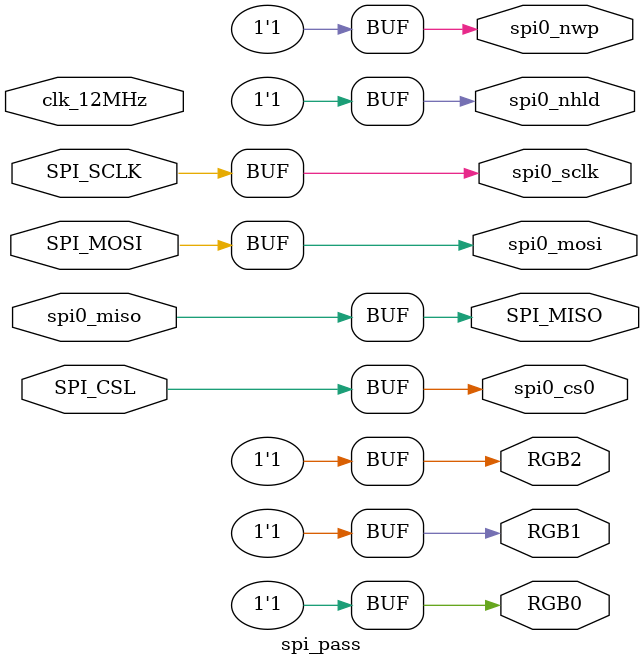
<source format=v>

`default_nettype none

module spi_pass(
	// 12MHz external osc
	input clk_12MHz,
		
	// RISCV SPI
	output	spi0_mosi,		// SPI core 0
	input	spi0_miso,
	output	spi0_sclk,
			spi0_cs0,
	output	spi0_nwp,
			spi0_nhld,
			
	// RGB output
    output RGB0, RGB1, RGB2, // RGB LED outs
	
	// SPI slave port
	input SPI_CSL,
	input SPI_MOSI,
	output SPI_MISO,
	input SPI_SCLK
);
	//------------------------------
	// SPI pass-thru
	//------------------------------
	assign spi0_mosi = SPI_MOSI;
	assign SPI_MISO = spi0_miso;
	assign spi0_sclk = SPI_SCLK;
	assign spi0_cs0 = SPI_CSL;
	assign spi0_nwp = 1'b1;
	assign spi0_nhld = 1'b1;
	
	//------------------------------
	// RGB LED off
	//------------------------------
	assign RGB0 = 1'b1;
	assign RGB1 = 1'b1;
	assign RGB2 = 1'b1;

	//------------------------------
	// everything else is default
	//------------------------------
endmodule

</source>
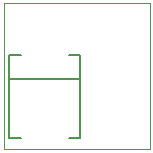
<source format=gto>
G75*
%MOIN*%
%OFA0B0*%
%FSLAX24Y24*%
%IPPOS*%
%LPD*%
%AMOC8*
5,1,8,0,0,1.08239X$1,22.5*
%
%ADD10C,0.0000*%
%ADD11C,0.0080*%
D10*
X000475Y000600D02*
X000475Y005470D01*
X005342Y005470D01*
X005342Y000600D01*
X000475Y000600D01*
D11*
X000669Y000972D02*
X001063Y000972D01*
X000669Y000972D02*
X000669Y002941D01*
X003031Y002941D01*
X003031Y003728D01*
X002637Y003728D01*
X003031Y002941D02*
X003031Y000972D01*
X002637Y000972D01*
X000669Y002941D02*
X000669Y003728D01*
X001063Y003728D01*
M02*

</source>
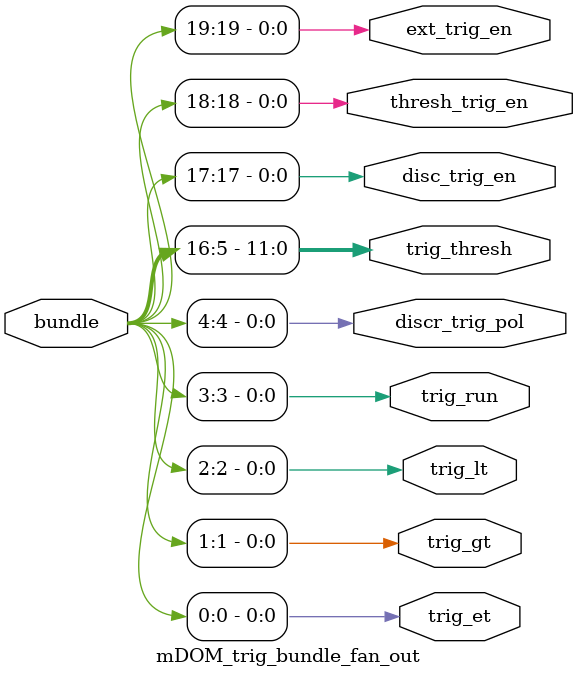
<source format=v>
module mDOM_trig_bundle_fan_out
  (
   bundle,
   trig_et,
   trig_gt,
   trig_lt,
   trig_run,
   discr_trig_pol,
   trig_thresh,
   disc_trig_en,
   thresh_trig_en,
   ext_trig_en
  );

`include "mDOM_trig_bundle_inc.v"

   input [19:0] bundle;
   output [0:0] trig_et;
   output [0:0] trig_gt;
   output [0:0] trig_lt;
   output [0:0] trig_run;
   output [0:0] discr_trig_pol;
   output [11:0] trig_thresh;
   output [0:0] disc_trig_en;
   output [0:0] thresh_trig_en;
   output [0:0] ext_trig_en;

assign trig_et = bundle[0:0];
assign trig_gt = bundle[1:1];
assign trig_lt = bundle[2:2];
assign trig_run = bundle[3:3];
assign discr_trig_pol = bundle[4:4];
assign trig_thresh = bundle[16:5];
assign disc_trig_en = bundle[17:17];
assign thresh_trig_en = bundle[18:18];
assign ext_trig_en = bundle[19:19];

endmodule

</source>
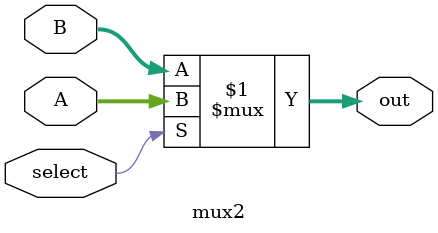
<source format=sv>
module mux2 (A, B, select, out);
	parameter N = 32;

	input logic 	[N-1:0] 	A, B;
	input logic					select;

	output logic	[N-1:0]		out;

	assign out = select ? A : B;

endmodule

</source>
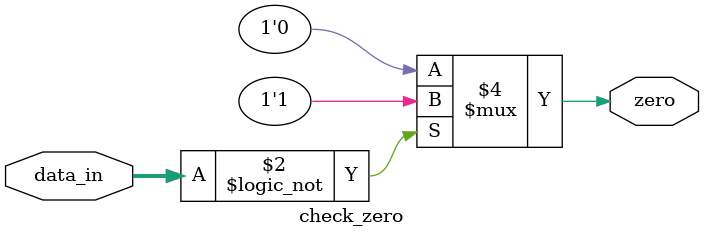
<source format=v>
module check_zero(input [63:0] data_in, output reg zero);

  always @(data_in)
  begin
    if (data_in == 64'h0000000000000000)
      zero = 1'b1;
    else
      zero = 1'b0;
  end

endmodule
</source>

◇ ◇ ◇

### [JOB]
Working from the entries above, find every line in which the word "logic" occurs and copy it.

### [FINISHED EXERCISE]
	input logic 	[N-1:0] 	A, B;
	input logic					select;
	output logic	[N-1:0]		out;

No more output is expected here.